For this reason, Kroll (1993) argues that the borderline personality is essentially similar to posttraumatic stress disorder (PTSD), in that most borderlines have a history of early traumatic experiences. Thus, Kroll speaks of the PTSD/borderline, a hybrid entity consisting of individuals whose abuse history has led to cognitive disturbances characteristic of those of posttraumatic stress. He writes that such persons suffer "first and foremost from a disorder of the stream of consciousness" that "has become its own enemy" and cannot be turned off (p. xv). As with PTSD, the cognitive apparatus of the PTSD/borderline has been changed so that the individual is condemned to reexperience the original trauma. Actual images and memories may come flooding back to consciousness at unpredictable moments in whole, fragmented, or distorted forms. In addition, the stream of consciousness consists of "unwelcome somatic sensations, negative self-commentaries running like a tickertape through the mind, fantasied and feared elaborations from childhood of the abuse experiences, and concomitant strongly dysphoric moods of anxiety and anger" (p. xv). Other characteristics, such as unstable identity, intolerance of aloneness, and self-destructiveness, may also be linked to past abusive experiences. From this perspective, the psychodynamic approach is seriously deficient because it emphasizes objects, that is, fantasied projections, rather than the importance of real experiences of abuse.

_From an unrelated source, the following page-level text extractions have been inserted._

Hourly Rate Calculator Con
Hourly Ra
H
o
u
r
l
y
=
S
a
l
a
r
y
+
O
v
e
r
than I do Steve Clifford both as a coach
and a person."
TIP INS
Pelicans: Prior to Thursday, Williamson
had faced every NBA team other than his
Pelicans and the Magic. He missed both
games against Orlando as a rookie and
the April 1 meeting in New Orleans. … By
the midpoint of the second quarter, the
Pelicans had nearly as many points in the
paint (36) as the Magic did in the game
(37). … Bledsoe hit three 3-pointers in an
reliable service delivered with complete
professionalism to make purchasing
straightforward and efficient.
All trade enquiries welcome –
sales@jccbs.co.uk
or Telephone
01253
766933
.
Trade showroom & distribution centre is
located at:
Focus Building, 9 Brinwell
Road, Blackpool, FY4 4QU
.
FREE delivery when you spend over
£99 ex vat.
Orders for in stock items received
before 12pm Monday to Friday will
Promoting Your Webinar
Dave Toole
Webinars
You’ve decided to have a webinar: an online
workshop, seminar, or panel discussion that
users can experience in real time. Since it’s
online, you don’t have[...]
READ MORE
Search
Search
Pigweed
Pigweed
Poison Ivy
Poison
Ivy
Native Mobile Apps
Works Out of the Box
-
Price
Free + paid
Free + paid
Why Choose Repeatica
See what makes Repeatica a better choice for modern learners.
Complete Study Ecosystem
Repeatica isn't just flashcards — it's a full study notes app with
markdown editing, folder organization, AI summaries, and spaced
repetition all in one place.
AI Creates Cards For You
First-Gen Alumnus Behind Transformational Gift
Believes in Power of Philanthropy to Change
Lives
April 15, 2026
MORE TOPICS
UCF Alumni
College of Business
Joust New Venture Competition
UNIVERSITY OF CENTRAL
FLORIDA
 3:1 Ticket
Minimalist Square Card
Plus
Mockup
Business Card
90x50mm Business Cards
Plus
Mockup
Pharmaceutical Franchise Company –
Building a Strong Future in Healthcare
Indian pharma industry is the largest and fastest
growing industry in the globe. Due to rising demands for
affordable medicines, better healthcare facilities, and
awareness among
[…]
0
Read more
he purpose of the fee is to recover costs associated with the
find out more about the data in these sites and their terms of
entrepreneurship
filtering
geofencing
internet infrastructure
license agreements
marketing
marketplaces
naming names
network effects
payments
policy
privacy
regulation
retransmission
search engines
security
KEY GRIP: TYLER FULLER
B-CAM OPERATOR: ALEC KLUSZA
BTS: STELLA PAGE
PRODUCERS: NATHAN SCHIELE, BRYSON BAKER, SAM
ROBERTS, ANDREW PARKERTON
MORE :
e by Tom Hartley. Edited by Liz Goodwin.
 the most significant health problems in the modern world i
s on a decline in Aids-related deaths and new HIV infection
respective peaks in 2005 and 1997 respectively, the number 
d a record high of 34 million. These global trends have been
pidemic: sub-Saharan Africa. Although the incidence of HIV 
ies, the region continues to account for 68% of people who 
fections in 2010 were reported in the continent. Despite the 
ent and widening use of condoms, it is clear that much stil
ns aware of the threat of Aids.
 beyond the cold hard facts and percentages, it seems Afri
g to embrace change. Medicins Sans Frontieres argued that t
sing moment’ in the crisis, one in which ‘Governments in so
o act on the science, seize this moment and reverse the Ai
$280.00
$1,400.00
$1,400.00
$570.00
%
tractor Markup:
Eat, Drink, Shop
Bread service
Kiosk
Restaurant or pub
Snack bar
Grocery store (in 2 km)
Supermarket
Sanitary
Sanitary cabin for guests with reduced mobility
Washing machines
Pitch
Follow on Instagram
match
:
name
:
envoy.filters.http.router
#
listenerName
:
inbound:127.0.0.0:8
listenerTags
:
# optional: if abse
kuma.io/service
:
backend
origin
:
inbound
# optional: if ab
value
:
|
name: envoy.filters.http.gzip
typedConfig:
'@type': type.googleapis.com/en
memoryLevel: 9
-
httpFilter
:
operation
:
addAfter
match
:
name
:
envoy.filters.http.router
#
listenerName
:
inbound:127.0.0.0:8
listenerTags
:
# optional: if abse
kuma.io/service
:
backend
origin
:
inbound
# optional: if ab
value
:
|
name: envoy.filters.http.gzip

Writing in Beck et al. (1990), Pretzer regards dichotomous thinking, the chronic use of mutually exclusive categories, as the central cognitive distortion of the borderline personality. By construing the world in either/or terms, borderlines are forced into extreme interpretations that disqualify adaptive responses proportional to situational needs; there are few intermediate responses, few shades of gray, and few qualitatively complex appraisals following a period of detached deliberation. Opinions of self, world, and future tend to be either completely positive or completely negative. As noted by Pretzer (quoted in Beck et al., 1990, p. 186), beliefs formed in this context include, "The world is dangerous and malevolent," "I am powerless and vulnerable," and "I am inherently unacceptable."
By thinking in dichotomous terms, borderlines have little opportunity to make subtle revisions or to elaborate aspects of past opinions in one way or another without completely discarding the original appraisal. This creates a considerable conundrum in living, namely: How do you change your mind? For the borderline, the solution is to switch rapidly from one extreme to its diametrical opposite. Moreover, because affect and cognition are closely connected, borderlines cannot easily vary the intensity of their emotions. Instead, they tend to be intense all the time, but in opposite ways, what observers witness as a succession of intense, random, and irrational emotional states. All of the cases presented in this chapter exemplify such "rigid fluidity."